### WHAT YOU ARE ASKED TO DO
When the line containing "right elbow: (508, 327)" appears in the entries below, begin printing there and stop after the line containing "left hip: (128, 738)"; print each of those lines exactly and no other line.

━━ DATA FOR PROCESSING

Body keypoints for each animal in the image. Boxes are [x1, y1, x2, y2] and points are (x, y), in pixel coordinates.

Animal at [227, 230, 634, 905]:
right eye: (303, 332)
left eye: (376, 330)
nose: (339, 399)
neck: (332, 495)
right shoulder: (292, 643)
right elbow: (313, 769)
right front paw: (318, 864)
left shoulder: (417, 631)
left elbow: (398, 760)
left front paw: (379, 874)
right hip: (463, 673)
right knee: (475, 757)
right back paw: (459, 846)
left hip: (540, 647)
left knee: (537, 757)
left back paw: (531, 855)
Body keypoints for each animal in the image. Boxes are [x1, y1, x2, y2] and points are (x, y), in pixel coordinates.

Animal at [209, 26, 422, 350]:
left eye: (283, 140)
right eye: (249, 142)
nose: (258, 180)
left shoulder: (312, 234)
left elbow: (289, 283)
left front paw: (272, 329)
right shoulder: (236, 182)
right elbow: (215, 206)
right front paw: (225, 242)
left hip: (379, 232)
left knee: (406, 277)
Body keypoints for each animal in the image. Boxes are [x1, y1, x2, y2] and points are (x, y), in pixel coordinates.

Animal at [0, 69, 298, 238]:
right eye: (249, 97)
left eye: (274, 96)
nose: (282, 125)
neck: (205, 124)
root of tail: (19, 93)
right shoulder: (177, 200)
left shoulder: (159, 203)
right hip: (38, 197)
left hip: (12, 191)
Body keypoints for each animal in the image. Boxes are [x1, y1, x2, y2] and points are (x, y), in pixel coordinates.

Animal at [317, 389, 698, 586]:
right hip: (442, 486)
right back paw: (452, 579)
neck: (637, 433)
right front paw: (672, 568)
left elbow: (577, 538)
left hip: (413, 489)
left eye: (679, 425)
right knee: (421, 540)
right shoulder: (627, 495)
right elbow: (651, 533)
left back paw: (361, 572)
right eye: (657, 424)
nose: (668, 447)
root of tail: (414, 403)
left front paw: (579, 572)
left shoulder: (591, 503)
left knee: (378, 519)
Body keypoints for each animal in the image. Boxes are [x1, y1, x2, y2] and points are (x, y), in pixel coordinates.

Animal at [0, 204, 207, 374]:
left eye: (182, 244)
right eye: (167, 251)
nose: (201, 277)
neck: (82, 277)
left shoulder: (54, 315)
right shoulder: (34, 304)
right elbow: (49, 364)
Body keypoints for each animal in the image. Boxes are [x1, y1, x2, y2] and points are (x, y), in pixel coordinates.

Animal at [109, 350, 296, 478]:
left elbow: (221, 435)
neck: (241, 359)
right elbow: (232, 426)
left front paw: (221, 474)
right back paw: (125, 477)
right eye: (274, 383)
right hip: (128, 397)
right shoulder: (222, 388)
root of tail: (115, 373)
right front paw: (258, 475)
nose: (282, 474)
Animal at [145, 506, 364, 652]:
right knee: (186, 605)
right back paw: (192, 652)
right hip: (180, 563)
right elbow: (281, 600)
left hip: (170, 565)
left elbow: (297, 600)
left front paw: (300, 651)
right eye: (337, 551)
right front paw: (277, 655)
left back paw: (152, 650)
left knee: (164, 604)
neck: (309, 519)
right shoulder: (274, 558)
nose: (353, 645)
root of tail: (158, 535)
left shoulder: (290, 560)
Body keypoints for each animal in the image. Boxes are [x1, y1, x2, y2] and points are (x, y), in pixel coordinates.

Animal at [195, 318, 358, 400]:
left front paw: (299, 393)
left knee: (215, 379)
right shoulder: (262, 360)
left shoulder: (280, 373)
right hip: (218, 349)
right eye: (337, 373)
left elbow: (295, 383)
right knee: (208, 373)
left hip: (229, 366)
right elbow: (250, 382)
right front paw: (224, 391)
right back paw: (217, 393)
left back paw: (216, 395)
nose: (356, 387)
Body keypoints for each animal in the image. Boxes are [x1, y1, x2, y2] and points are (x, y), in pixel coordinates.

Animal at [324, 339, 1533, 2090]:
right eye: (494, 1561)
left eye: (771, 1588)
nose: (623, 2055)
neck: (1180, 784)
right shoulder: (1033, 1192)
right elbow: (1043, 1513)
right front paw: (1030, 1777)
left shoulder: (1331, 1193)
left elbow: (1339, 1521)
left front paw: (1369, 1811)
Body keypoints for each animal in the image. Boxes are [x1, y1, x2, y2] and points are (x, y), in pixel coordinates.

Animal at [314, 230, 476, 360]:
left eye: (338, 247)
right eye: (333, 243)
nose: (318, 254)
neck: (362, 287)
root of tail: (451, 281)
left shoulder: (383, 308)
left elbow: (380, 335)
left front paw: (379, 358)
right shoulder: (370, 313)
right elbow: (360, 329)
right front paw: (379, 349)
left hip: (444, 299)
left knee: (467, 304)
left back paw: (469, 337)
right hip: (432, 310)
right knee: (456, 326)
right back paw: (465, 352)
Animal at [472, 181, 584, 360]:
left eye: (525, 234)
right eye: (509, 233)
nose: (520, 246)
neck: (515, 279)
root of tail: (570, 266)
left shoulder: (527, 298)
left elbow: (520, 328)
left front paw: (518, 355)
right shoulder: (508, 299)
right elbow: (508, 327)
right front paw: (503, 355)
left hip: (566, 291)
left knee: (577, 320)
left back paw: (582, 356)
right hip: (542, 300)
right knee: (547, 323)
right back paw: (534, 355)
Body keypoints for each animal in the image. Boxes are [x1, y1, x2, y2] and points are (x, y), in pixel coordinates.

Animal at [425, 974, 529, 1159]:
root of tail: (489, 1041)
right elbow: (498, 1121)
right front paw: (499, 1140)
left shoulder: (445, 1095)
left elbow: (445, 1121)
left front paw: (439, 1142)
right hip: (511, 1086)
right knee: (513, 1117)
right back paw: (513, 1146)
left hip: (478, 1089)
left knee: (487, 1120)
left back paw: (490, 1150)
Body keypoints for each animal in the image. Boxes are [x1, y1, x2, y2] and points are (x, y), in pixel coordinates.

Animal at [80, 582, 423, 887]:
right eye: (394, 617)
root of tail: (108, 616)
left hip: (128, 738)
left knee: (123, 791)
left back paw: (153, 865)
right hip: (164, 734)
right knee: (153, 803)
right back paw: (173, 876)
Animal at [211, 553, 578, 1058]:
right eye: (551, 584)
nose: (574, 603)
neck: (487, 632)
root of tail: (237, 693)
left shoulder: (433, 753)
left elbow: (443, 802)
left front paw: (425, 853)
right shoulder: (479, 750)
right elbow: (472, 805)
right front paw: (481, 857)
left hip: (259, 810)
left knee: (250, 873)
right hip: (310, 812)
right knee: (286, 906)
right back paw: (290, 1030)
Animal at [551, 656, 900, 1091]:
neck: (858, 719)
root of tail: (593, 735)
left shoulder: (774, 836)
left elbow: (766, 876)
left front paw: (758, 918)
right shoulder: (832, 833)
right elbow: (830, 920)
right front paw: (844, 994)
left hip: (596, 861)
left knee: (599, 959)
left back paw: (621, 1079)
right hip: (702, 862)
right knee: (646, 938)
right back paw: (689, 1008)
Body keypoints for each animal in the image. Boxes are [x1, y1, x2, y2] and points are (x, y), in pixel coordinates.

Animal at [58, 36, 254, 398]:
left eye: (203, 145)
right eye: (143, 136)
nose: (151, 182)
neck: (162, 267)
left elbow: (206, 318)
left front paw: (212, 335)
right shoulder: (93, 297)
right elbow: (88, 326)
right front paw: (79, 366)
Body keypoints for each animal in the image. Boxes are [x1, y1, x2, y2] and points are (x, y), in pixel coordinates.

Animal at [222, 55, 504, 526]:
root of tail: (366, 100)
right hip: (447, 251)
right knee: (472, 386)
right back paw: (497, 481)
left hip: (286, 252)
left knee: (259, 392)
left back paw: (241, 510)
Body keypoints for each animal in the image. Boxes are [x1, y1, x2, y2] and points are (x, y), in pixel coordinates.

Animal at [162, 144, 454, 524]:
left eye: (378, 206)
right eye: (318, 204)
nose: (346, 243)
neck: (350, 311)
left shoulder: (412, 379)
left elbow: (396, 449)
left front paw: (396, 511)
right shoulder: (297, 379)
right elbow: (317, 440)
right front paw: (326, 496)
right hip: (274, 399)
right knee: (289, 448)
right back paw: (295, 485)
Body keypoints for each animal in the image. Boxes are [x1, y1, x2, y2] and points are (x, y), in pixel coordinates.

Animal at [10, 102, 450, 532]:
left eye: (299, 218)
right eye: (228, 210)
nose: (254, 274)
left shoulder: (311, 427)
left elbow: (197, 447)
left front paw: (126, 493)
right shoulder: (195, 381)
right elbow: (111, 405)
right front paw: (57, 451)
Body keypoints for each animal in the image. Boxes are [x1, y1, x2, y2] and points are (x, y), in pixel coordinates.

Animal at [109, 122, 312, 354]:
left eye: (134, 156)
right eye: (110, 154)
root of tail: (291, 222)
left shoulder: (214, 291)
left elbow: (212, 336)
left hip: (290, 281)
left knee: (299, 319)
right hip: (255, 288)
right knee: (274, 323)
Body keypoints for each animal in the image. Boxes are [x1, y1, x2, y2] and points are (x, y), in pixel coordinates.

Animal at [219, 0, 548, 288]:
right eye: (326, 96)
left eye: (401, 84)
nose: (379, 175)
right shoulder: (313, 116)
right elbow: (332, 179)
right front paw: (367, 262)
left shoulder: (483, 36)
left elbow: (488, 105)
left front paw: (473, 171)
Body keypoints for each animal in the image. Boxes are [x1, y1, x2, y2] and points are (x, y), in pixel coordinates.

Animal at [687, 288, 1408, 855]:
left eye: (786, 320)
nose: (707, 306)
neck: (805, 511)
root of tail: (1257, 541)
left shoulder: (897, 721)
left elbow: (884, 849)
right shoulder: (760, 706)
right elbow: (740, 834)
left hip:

━━━━

### RESULT OF THIS TASK
right elbow: (508, 327)
right front paw: (503, 355)
left hip: (566, 291)
left knee: (577, 320)
left back paw: (582, 356)
right hip: (542, 300)
right knee: (547, 323)
right back paw: (534, 355)
Body keypoints for each animal in the image. Boxes are [x1, y1, x2, y2] and points are (x, y), in pixel coordinates.

Animal at [425, 974, 529, 1159]:
root of tail: (489, 1041)
right elbow: (498, 1121)
right front paw: (499, 1140)
left shoulder: (445, 1095)
left elbow: (445, 1121)
left front paw: (439, 1142)
right hip: (511, 1086)
right knee: (513, 1117)
right back paw: (513, 1146)
left hip: (478, 1089)
left knee: (487, 1120)
left back paw: (490, 1150)
Body keypoints for each animal in the image. Boxes are [x1, y1, x2, y2] and points are (x, y), in pixel coordinates.

Animal at [80, 582, 423, 887]:
right eye: (394, 617)
root of tail: (108, 616)
left hip: (128, 738)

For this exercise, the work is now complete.